I know Olympia, it's sad that the minority groups taking action against GM foods and crops are silenced by the overwhelming majority who choose to ignore. Capitalism at its finest. Heritage animals are great :) Doesn't every province have its own heritage chicken!?? lol that's cute. I don't know what ours is. Or yours. Or Yuuie's... Or... Anyone's.
Factory hens are .. it's a sin. Live to be 8 weeks. dead again. That also keeps up production and keeps costs low. They have this muscelly bull in Germany or somewhere which looks like its on steroids. Such a sin.
That's why I hunt and fish because the wild stuff tastes better.

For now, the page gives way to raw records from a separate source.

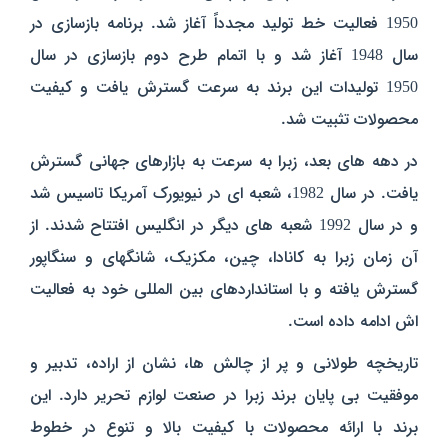
1950 فعالیت خط تولید مجدداً آغاز شد. برنامه بازسازی در
سال 1948 آغاز شد و با اتمام طرح دوم بازسازی در سال
1950 تولیدات این برند به سرعت گسترش یافت و کیفیت
محصولات تثبیت شد.
در دهه‌ های بعد، زبرا به سرعت به بازارهای جهانی گسترش
یافت. در سال 1982، شعبه‌ ای در نیویورک آمریکا تاسیس شد
و در سال 1992 شعبه‌ های دیگر در انگلیس افتتاح شدند. از
آن زمان زبرا به کانادا، چین، مکزیک، شانگهای و سنگاپور
گسترش یافته و با استانداردهای بین‌ المللی خود به فعالیت
اش ادامه داده است.
تاریخچه طولانی و پر از چالش‌ ها، نشان از اراده، تدبیر و
موفقیت بی‌ پایان برند زبرا در صنعت لوازم تحریر دارد. این
برند با ارائه محصولات با کیفیت بالا و تنوع در خطوط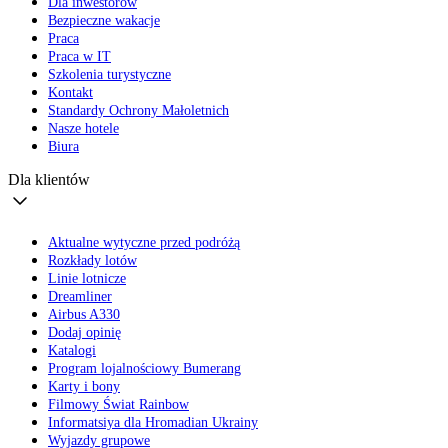
Dla inwestorów
Bezpieczne wakacje
Praca
Praca w IT
Szkolenia turystyczne
Kontakt
Standardy Ochrony Małoletnich
Nasze hotele
Biura
Dla klientów
Aktualne wytyczne przed podróżą
Rozkłady lotów
Linie lotnicze
Dreamliner
Airbus A330
Dodaj opinię
Katalogi
Program lojalnościowy Bumerang
Karty i bony
Filmowy Świat Rainbow
Informatsiya dla Hromadian Ukrainy
Wyjazdy grupowe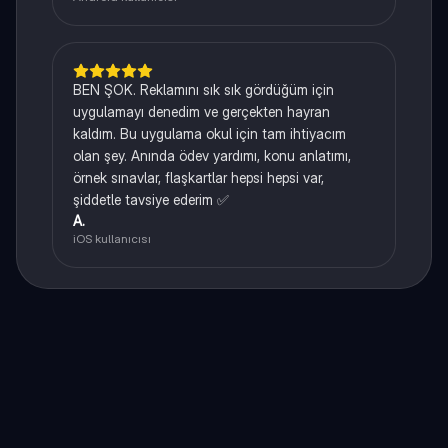
BEN ŞOK. Reklamını sık sık gördüğüm için
uygulamayı denedim ve gerçekten hayran
kaldım. Bu uygulama okul için tam ihtiyacım
olan şey. Anında ödev yardımı, konu anlatımı,
örnek sınavlar, flaşkartlar hepsi hepsi var,
şiddetle tavsiye ederim ✅
A.
iOS kullanıcısı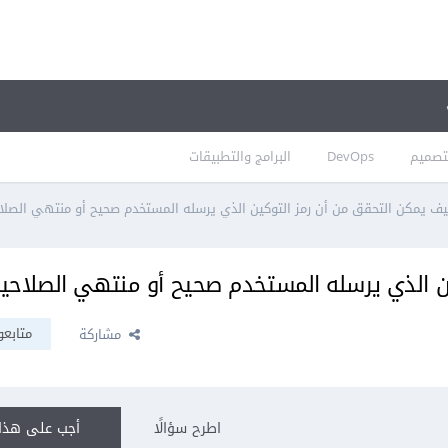
تصميم
DevOps
البرامج والتطبيقات
ف يمكن التحقق من أن رمز التوكين الذي يرسله المستخدم صحيح أو منتهي الصلاح
 الذي يرسله المستخدم صحيح أو منتهي الصلاحية 
متابعو
مشاركة
اطرح سؤالًا
أجب على هذا 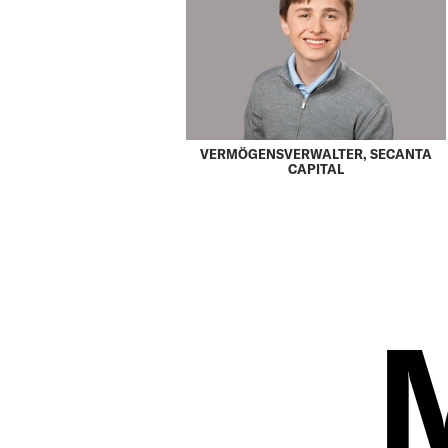
VERMÖGENSVERWALTER, SECANTA
CAPITAL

When it comes down to it capitalism is best. Would you rather pay $10 per chicken or $50? Or better yet would you prefer to raise your own and not only foot the cost but also have to slaughter it? Don't question what manufacturers do for profit but enjoy the money they save you because either way the animals are raised for slaughter and trust me you don't want to see a slaughterhouse! O_O
Hmm, I wouldn't know that, actually. A lot of heritage stuff is more based on US stuff than Canadian stuff.
Ahh, the classic Belgian blues.. It's a pretty old breed, a natural mutation for the "double muscle" trait.. I don't think it produces much discomfort... Most cows need C-sections though, it's like the bulldog of the cow world, and I don't know how many people can afford meat that needed a C-section.. There is another random mountain breed I think that carries these genes but other than in the blues it isn't very common.. The farms that raise them look more like science labs with all the stuff going on.. Needless to say I'd rather be one of those in Belgium than an American dairy cow any day, at least Europeans take care of their livestock, no matter how freaky... You can YouTube "nat geo Belgian blue cow" but they do demo the A.I. so I won't post the video. xD I find them interesting cause I'm a scientific person and I naturally gravitate to the weird things, but no on a classic farm that sort of thing has no place, no matter if it's totally natural or not.
Brings you to another point of classic old style heritage... No help needed from people in the reproduction department.